● ABOUT THIS TASK: Reproduce all of the records below word for word, omitting the pictures.

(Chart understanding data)
....
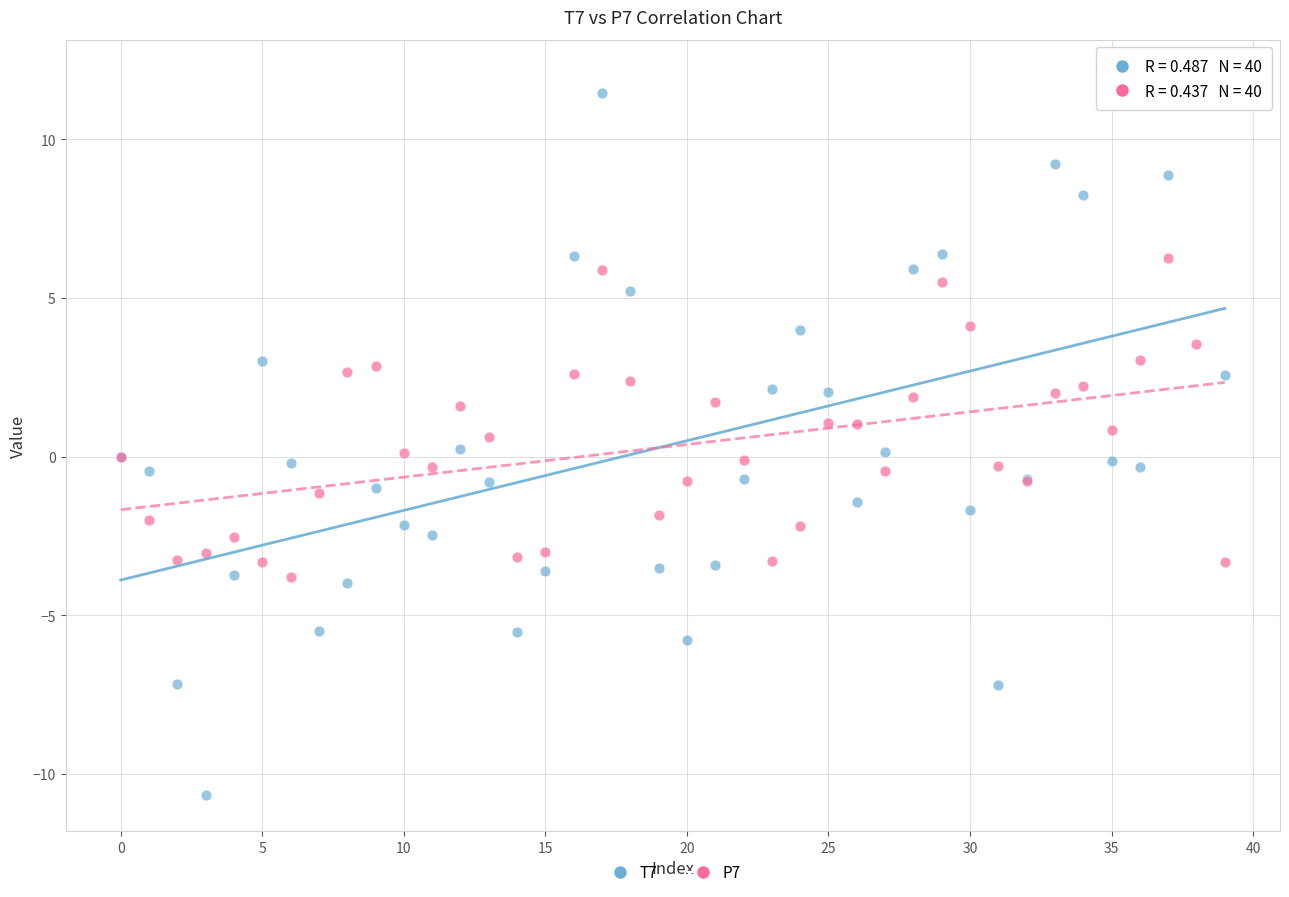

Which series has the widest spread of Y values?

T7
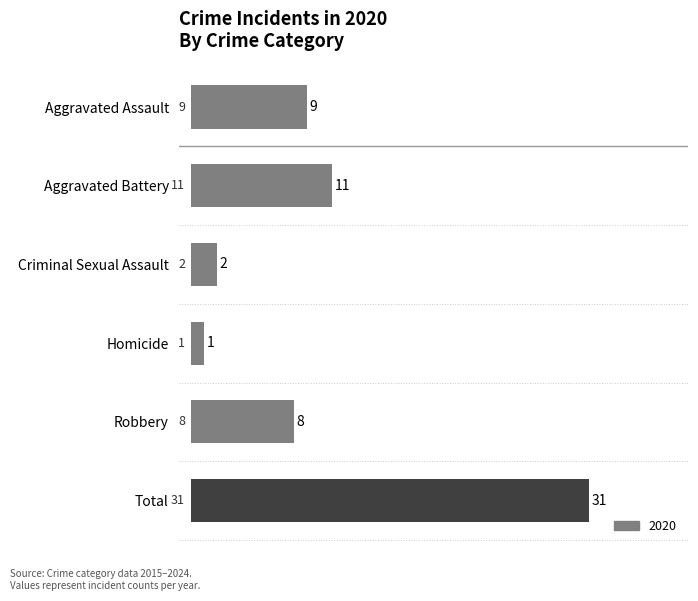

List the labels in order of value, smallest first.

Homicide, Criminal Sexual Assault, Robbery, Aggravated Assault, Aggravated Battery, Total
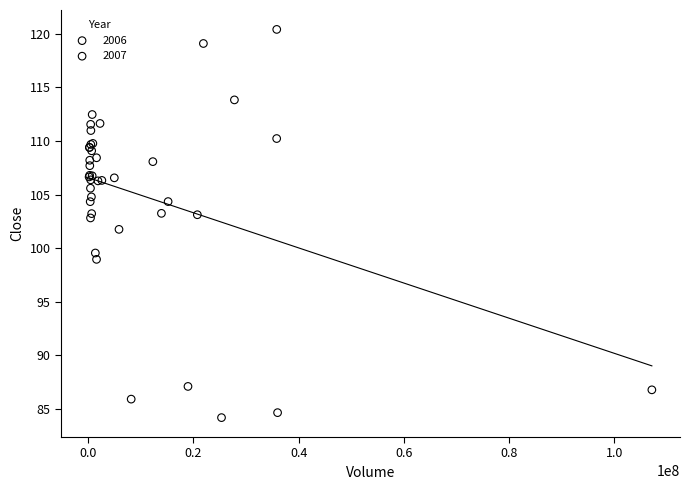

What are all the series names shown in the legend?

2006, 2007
....
● EXERCISE RESPONSE:
Which series has the widest spread of Y values?

T7

List the labels in order of value, smallest first.

Homicide, Criminal Sexual Assault, Robbery, Aggravated Assault, Aggravated Battery, Total

What are all the series names shown in the legend?

2006, 2007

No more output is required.